Dataset excerpts

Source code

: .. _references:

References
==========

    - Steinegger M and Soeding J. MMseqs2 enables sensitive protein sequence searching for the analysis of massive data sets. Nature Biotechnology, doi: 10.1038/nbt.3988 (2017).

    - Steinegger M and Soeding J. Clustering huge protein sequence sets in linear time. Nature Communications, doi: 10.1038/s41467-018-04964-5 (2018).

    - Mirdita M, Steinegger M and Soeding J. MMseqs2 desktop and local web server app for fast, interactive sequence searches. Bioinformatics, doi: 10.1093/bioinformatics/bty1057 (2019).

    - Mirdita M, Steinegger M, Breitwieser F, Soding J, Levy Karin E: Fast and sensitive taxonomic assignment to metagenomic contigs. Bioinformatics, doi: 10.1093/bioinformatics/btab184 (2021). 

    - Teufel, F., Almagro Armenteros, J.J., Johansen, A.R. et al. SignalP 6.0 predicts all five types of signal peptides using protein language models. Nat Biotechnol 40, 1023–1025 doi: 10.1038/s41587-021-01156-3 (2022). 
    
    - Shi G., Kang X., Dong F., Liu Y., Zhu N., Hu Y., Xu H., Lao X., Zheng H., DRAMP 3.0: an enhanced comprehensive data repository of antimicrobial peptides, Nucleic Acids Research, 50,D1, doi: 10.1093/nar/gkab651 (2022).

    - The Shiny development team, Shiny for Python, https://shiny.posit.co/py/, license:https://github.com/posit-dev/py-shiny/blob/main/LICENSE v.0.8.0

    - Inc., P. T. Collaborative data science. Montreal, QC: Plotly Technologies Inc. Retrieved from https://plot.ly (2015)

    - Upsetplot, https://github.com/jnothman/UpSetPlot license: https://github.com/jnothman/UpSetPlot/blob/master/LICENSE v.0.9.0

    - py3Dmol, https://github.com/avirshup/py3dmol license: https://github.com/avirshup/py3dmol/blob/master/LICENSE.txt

▶ Problem:
Starting with the line that contains "- The Shiny", restate every line through the end of the records above, exactly and with no other lines.

▶ Exercise result:
    - The Shiny development team, Shiny for Python, https://shiny.posit.co/py/, license:https://github.com/posit-dev/py-shiny/blob/main/LICENSE v.0.8.0

    - Inc., P. T. Collaborative data science. Montreal, QC: Plotly Technologies Inc. Retrieved from https://plot.ly (2015)

    - Upsetplot, https://github.com/jnothman/UpSetPlot license: https://github.com/jnothman/UpSetPlot/blob/master/LICENSE v.0.9.0

    - py3Dmol, https://github.com/avirshup/py3dmol license: https://github.com/avirshup/py3dmol/blob/master/LICENSE.txt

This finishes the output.